Gilmar reage a ataques da mídia e cita “ex-cunhado” e votos contra interesses do Master
DCM – O ministro Gilmar Mendes, do Supremo Tribunal Federal (STF), reagiu à repercussão das mensagens encontradas pela Polícia Federal no celular de Daniel Vorcaro, ex-controlador do Banco Master. O gabinete do magistrado confirmou que ele recebeu o banqueiro em audiência, mas destacou que Gilmar votou contra interesses associados ao Master nos processos citados nas reportagens.
Um dos pontos das reportagens envolve o ex-senador Chiquinho Feitosa, irmão de Guiomar Feitosa, ex-mulher de Gilmar. Nas conversas extraídas do celular de Vorcaro, Feitosa aparece tratando de assuntos relacionados aos interesses do banqueiro no STF. À época dos diálogos, em 2024, Feitosa ainda era cunhado de Gilmar, já que o casamento do ministro com Guiomar terminou em novembro de 2025.

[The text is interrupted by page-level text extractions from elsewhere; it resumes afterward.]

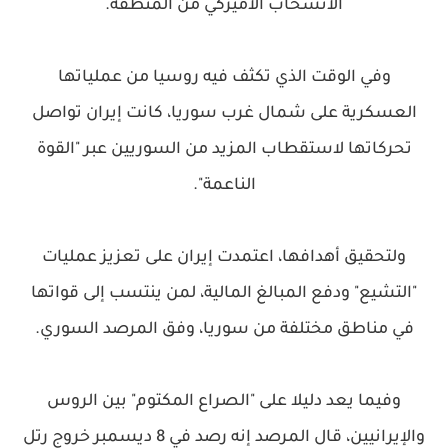
الانسحاب الأميركي من المنطقة.
وفي الوقت الذي تكثف فيه روسيا من عملياتها
العسكرية على شمال غرب سوريا، كانت إيران تواصل
تحركاتها لاستقطاب المزيد من السوريين عبر "القوة
الناعمة".
ولتحقيق أهدافها، اعتمدت إيران على تعزيز عمليات
"التشيع" ودفع المبالغ المالية، لمن ينتسب إلى قواتها
في مناطق مختلفة من سوريا، وفق المرصد السوري.
وفيما يعد دليلا على "الصراع المكتوم" بين الروس
والإيرانيين، قال المرصد إنه رصد في 8 ديسمبر خروج رتل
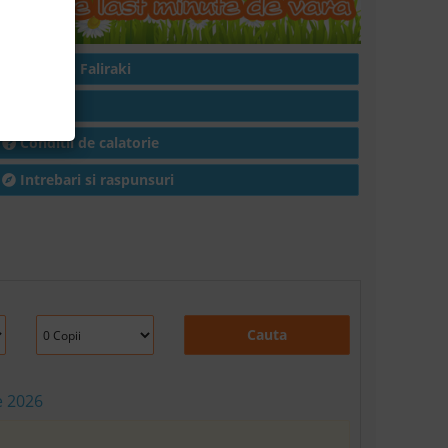
Hoteluri in Faliraki
Articole
Conditii de calatorie
Intrebari si raspunsuri
Cauta
e 2026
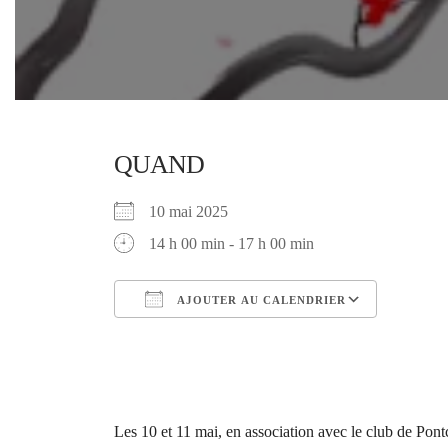
QUAND
10 mai 2025
14 h 00 min - 17 h 00 min
AJOUTER AU CALENDRIER
Télécharger ICS
Calendr
Les 10 et 11 mai, en association avec le club de Pont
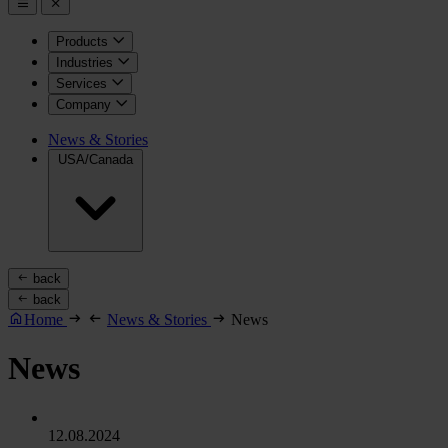
Products
Industries
Services
Company
News & Stories
USA/Canada
back
back
Home
News & Stories
News
News
12.08.2024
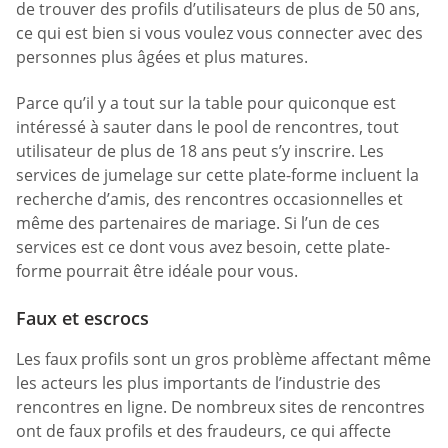
de trouver des profils d’utilisateurs de plus de 50 ans,
ce qui est bien si vous voulez vous connecter avec des
personnes plus âgées et plus matures.
Parce qu’il y a tout sur la table pour quiconque est
intéressé à sauter dans le pool de rencontres, tout
utilisateur de plus de 18 ans peut s’y inscrire. Les
services de jumelage sur cette plate-forme incluent la
recherche d’amis, des rencontres occasionnelles et
même des partenaires de mariage. Si l’un de ces
services est ce dont vous avez besoin, cette plate-
forme pourrait être idéale pour vous.
Faux et escrocs
Les faux profils sont un gros problème affectant même
les acteurs les plus importants de l’industrie des
rencontres en ligne. De nombreux sites de rencontres
ont de faux profils et des fraudeurs, ce qui affecte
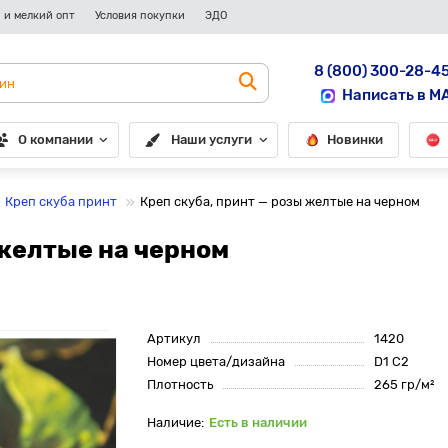
 и мелкий опт
Условия покупки
ЭДО
8 (800) 300-28-4
Написать в M
О компании
Наши услуги
Новинки
Креп скуба принт
Креп скуба, принт — розы желтые на черном
 желтые на черном
Артикул
1420
Номер цвета/дизайна
D1 C2
Плотность
265 гр/м²
Есть в наличии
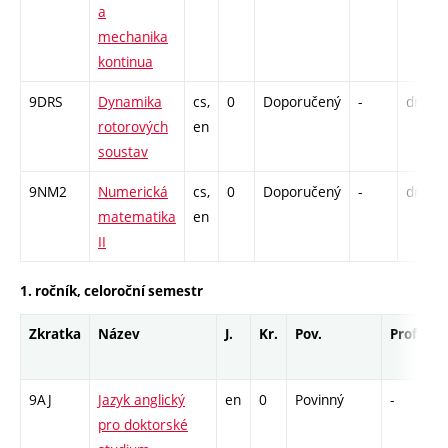
a
mechanika
kontinua
9DRS
Dynamika
cs,
0
Doporučený
-
drzk
rotorových
en
soustav
9NM2
Numerická
cs,
0
Doporučený
-
drzk
matematika
en
II
1. ročník, celoroční semestr
Zkratka
Název
J.
Kr.
Pov.
Prof.
U
9AJ
Jazyk anglický
en
0
Povinný
-
d
pro doktorské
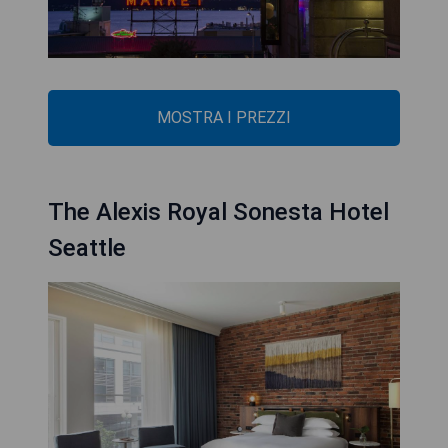
MOSTRA I PREZZI
The Alexis Royal Sonesta Hotel
Seattle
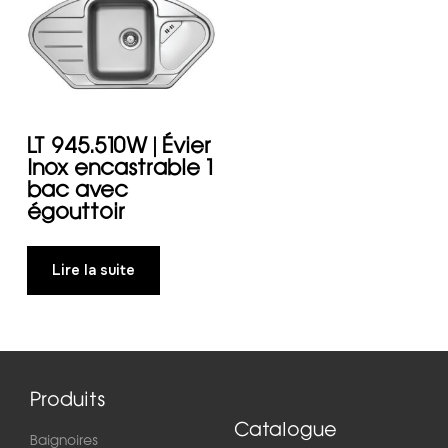
LT 945.510W | Évier
Inox encastrable 1
bac avec
égouttoir
Lire la suite
Produits
Catalogue
Baignoires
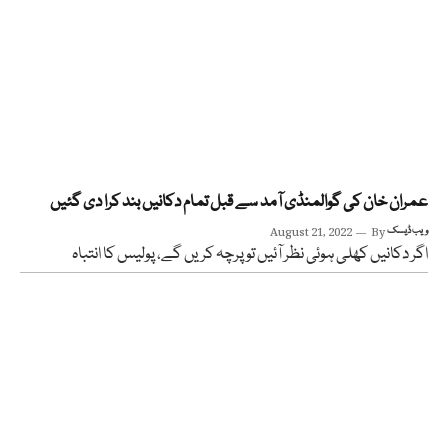
عمران خان کی گوالمنڈی آمد سے قبل تمام دکانیں بند کرا دی گئیں
ویب ڈیسک
By
August 21, 2022
اگر دکانیں کھلی ہوئی نظر آئیں تو پرچہ کریں گے، پولیس کا انتباہ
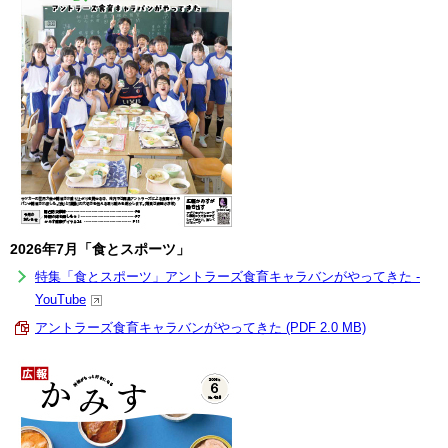
2026年7月「食とスポーツ」
特集「食とスポーツ」アントラーズ食育キャラバンがやってきた -
YouTube
アントラーズ食育キャラバンがやってきた (PDF 2.0 MB)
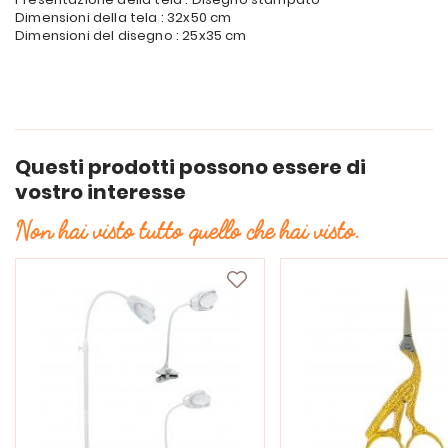
Dimensioni della tela : 32x50 cm
Dimensioni del disegno : 25x35 cm
Questi prodotti possono essere di
vostro interesse
Non hai visto tutto quello che hai visto.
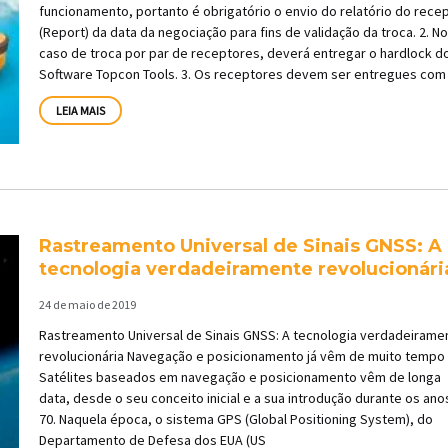
funcionamento, portanto é obrigatório o envio do relatório do rece
(Report) da data da negociação para fins de validação da troca. 2. N
caso de troca por par de receptores, deverá entregar o hardlock d
Software Topcon Tools. 3. Os receptores devem ser entregues com
LEIA MAIS
Rastreamento Universal de Sinais GNSS: A
tecnologia verdadeiramente revolucionári
24 de maio de 2019
Rastreamento Universal de Sinais GNSS: A tecnologia verdadeirame
revolucionária Navegação e posicionamento já vêm de muito tempo
Satélites baseados em navegação e posicionamento vêm de longa
data, desde o seu conceito inicial e a sua introdução durante os ano
70. Naquela época, o sistema GPS (Global Positioning System), do
Departamento de Defesa dos EUA (US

“Chiquinho Feitosa é ex-cunhado do Ministro. O Ministro não teve conhecimento de qualquer tratativa entre ele e Daniel Vorcaro, não foi por ele procurado sobre os assuntos mencionados e não responde por relações privadas ou profissionais de ex-parente”, afirmou o gabinete.
As mensagens mostram que Feitosa prestou consultoria a uma empresa ligada a Vorcaro e ajudou a abrir caminho para contatos com Gilmar. Segundo as reportagens, o contrato previa remuneração de R$ 500 mil líquidos por mês. Feitosa afirmou que prestou consultoria por um período curto e negou ter intermediado encontros entre funcionários do Master e o ministro.

Segundo o gabinete, receber advogados em audiência integra as prerrogativas previstas no Estatuto da Advocacia. O ponto destacado pela defesa de Gilmar é o que ocorreu posteriormente nos julgamentos: o ministro não acolheu a posição defendida por Vorcaro.
No caso da Destilaria Alcídia, Gilmar votou contra o pagamento do precatório e na mesma direção defendida pela União. André Mendonça acompanhou o ministro, mas ambos ficaram vencidos. Edson Fachin, Dias Toffoli e Kassio Nunes Marques formaram a maioria favorável à empresa.
O gabinete afirma que a posição se repetiu em outros processos do setor. Gilmar também cita casos envolvendo Raízen e Jalles Machado nos quais se posicionou contra pagamentos defendidos pelas empresas.